● GIVEN PASSAGE
* start *

Low pricing squeezes reinsurance market

Willis Re International James Vickers

Prices for some reinsurance policies have plummeted to their lowest for nearly 25 years, according to a global brokers.

Areas like UK property catastrophe reinsurance are priced around the same as they were in the 1990s.

And a third straight year of falling prices for back up insurance against natural disasters like earthquakes and hurricanes has raised concerns about the future shape of the reinsurance industry.

Now bankers are predicting a flurry of takeover bids — particularly for Bermuda-based catastrophe reinsurance specialists and syndicates at Lloyd’s of London.

Competition has already forced reinsurers to reduce premiums — even in areas that have been hit by a succession of big claims like the aviation market.

Insurers face the biggest annual bill for aircraft disasters since 2001 following a series of incidents, including the crash of an AirAsia jet this week.

Rates for political risk cover have also come under pressure in spite of the threat of losses from rising instability in Russia — one of the largest markets for the sector.

According to global brokers Willis Re, who have an office in Bermuda, renewal rates for natural catastrophe cover — traditionally a main source of profit for reinsurance firms — have dropped about ten per cent for policies due to take effect from January 1.

Willis Re International chairman James Vickers said, however, the scale of price reductions was not as large as 2013 — partly because insurers were becoming wary of cut-price deals.

Mr Vickers added: “If you’re going to be asking a reinsurer to pay a claim in ten years, you want to make sure it’s still around. They wish to maintain sustainable relationships.”

Premiums have also been depressed by a relative lack of expensive natural disasters and fresh competition from non-traditional sources of funding like insurance linked securities (ILS).

Investors are flocking to buy ILS products like catastrophe bonds.

The lack of catastrophe in recent months has supported profits and share prices — but regulators and ratings agencies like Moody’s are becoming concerned about how well-prepared the industry is for a major catastrophe.

Moody’s predicted last month that reinsurance company returns were likely to be squeezed this year to “near or below the industry’s cost of capital.”

But the ratings agency said that larger groups like Munich Re and Gen Re, part of Warren Buffet’s Berkshire Hathaway group, were in a better position than less diversified competitors.

XL, which maintains a large presence in Bermuda, has launched a takeover bid for Catlin — which, if successful, would be the largest-ever buyout of a Lloyd’s insurer.

Willis Re said that for many reinsurers “their only sustainable course of action is to change their business models, portfolio mixes and to strive for scale so they cannot be ignored by buyers.

The firm added that some reinsurers were reluctant to write business at the lower prices.

The firm’s report on the state of the industry said: “This is particularly true of natural catastrophe, where some reinsurers have declined offered terms on some placements with thin margins as a step too far.”

It added: “Many reinsurers underwriters are also going into 2015 with reduced budgets, which helps them resist overly aggressive pricing and terms and conditions.”

* end *

● DATA BLOCK
* start *

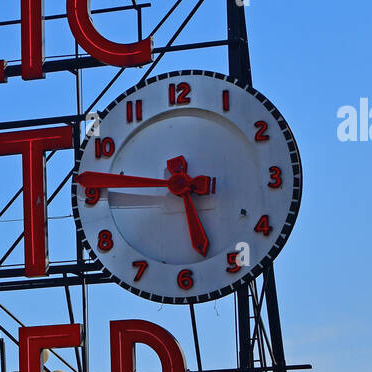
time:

* end *

● EXERCISE 1
Answer these questions using the reinsurance article:
(a) By about how much have renewal rates for natural catastrophe cover dropped for policies taking effect from January 1?
(b) Which company has launched a takeover bid for Catlin?
(c) Which two larger groups did Moody's say were in a better position than less diversified competitors?
● EXERCISE 2
Reproduce the reinsurance article from "Rates for political" up to and including "from January 1.".

● EXPECTED OUTPUT 1
(a) About ten percent.
(b) XL.
(c) Munich Re and Gen Re.

● EXPECTED OUTPUT 2
Rates for political risk cover have also come under pressure in spite of the threat of losses from rising instability in Russia — one of the largest markets for the sector.

According to global brokers Willis Re, who have an office in Bermuda, renewal rates for natural catastrophe cover — traditionally a main source of profit for reinsurance firms — have dropped about ten per cent for policies due to take effect from January 1.